**Passage provided**
First things first - HAProxy works with databases as a network layer proxy. There is no understanding of the underlying, sometimes complex, topology. All HAProxy does is to send packets in round-robin fashion to defined backends. It does not inspect packets nor it understands protocol in which applications talk with PostgreSQL. As a result, there’s no way for the HAProxy to implement read/write split on a single port - it would require parsing of queries. As long as your application can split reads from writes and send them to different IPs or ports, you can implement R/W split using two backends. Let’s take a look at how it can be done.

HAProxy Configuration

Below you can find an example of two PostgreSQL backends configured in HAProxy.

**Given information**
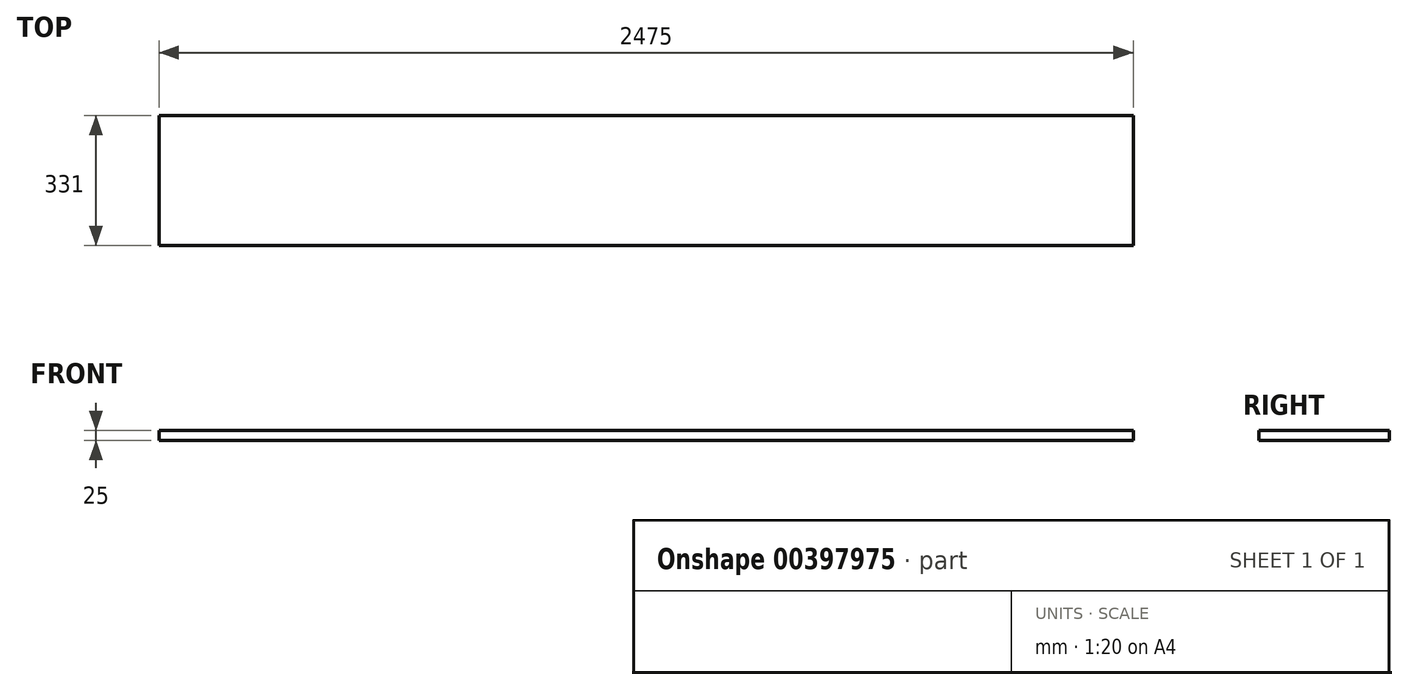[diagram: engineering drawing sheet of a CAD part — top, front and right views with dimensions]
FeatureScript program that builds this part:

**Problem statement**
Please carry on the passage on HAProxy and PostgreSQL from the point where it ends. The lines have no role here.

**Written response**
listen  haproxy_10.0.0.101_3307_rw
        bind *:3307
        mode tcp
        timeout client  10800s
        timeout server  10800s
        tcp-check expect string master\ is\ running
        balance leastconn
        option tcp-check
        option allbackups
        default-server port 9201 inter 2s downinter 5s rise 3 fall 2 slowstart 60s maxconn 64 maxqueue 128 weight 100
        server 10.0.0.101 10.0.0.101:5432 check
        server 10.0.0.102 10.0.0.102:5432 check
        server 10.0.0.103 10.0.0.103:5432 check


listen  haproxy_10.0.0.101_3308_ro
        bind *:3308
        mode tcp
        timeout client  10800s
        timeout server  10800s
        tcp-check expect string is\ running.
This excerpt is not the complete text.